» **COMPLETE O SEGUINTE**
• a. De acordo com o texto de leitura, a que corresponde o número de 81 assinaturas?
• b. Indique, por favor, se cada afirmação concorda com o texto de leitura, respondendo sim ou não e citando as palavras do texto que decidem: (i) Carlos Portinho é senador pelo PL do Rio de Janeiro; (ii) Eduardo Cunha presidia o Senado durante o impeachment de Dilma Rousseff; (iii) Alexandre de Moraes é o alvo do pedido de impeachment.

---------- TEXTO DE LEITURA ----------

O comando é de Alcolumbre
Mesmo com essa base de apoio, Alcolumbre deixou claro que não se sente pressionado. A fala sobre as 81 assinaturas é simbólica, já que esse número corresponde ao total de cadeiras do Senado. Em outras palavras, mesmo que a totalidade dos senadores endossasse o pedido, o parlamentar não colocaria a pauta em votação.
A atitude gerou frustração visível no grupo de oposição, que vinha se articulando nos bastidores para pressionar pela abertura do processo. A postura de Alcolumbre, entretanto, revela não apenas um alinhamento estratégico com a base governista, mas também uma tentativa de manter o equilíbrio institucional diante de uma crise recorrente entre o Congresso e o Supremo Tribunal Federal.
Portinho compara Davi Alcolumbre a Cunha
Um dos líderes da investida bolsonarista, o senador Carlos Portinho (PL-RJ), reagiu com uma declaração forte, comparando a situação à de Eduardo Cunha, que presidia a Câmara dos Deputados durante o impeachment da ex-presidente Dilma Rousseff.
“Uma coisa de cada vez. Agora tem 41 assinaturas. Depois conseguiremos apoio para ter 54 votos. Vamos comemorar a vitória de hoje”, afirmou Portinho, tentando manter o entusiasmo da base conservadora e reforçar a ideia de que o caminho para o impeachment será longo, mas viável.
A referência a Cunha não foi por acaso. Em 2015, mesmo sob críticas e pressões, Cunha decidiu pautar o impeachment de Dilma, o que culminou na cassação da ex-presidente no ano seguinte.
Portinho quis sinalizar que, em sua visão, Davi Alcolumbre deveria fazer o mesmo abrir espaço para que o Senado decida em plenário, sem travas institucionais vindas da presidência da Casa.
Tensões institucionais se aprofundam
O episódio expõe mais uma vez o conflito crescente entre alas bolsonaristas e o Supremo Tribunal Federal. Alexandre de Moraes, alvo do pedido de impeachment, é uma das principais figuras no combate à desinformação e aos atos antidemocráticos, o que o transformou em figura central nos embates com apoiadores de Bolsonaro.

---------- DADOS DISPONÍVEIS ----------

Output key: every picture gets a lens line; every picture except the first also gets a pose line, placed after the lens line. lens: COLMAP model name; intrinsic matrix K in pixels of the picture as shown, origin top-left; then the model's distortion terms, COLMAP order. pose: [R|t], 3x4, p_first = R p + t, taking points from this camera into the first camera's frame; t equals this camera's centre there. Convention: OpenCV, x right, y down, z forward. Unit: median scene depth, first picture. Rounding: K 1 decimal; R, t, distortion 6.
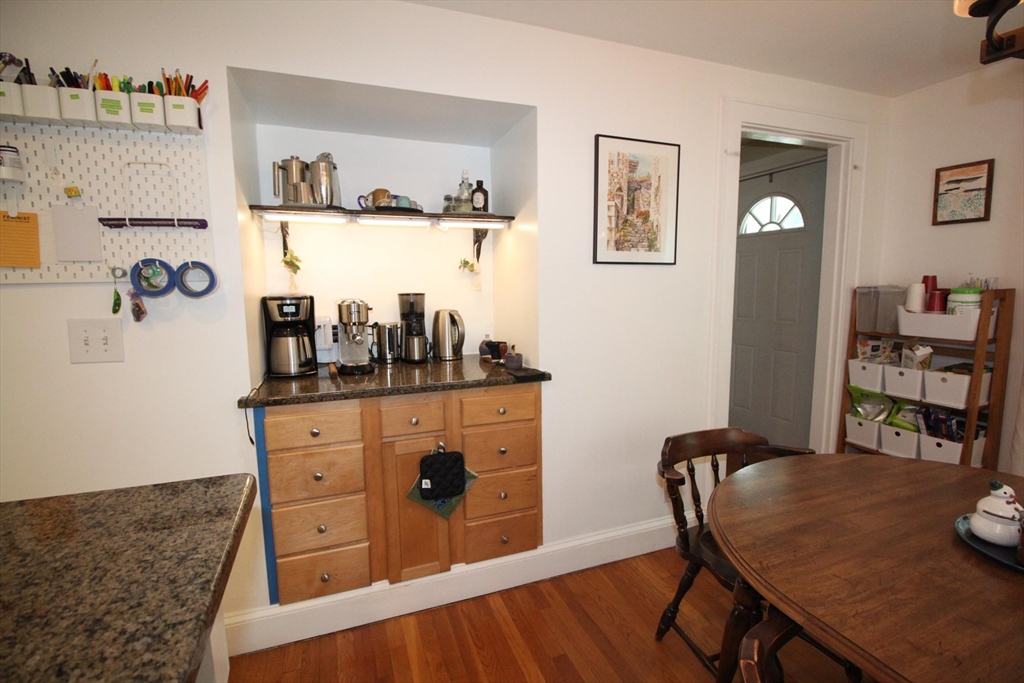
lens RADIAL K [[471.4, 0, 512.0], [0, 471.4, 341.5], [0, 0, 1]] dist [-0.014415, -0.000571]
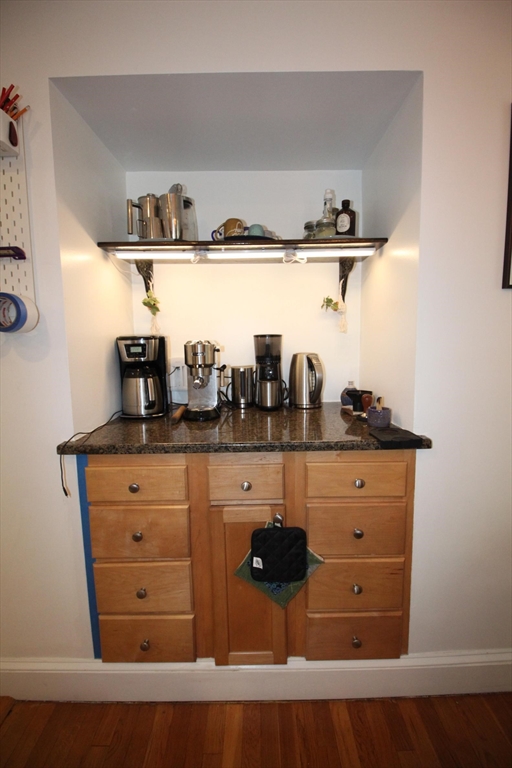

----------

» **RESPOSTAS POR TAREFA**
• a. Ao total de cadeiras do Senado.

• b.
(i) Sim: "o senador Carlos Portinho (PL-RJ)".
(ii) Não: "que presidia a Câmara dos Deputados durante o impeachment da ex-presidente Dilma Rousseff".
(iii) Sim: "Alexandre de Moraes, alvo do pedido de impeachment".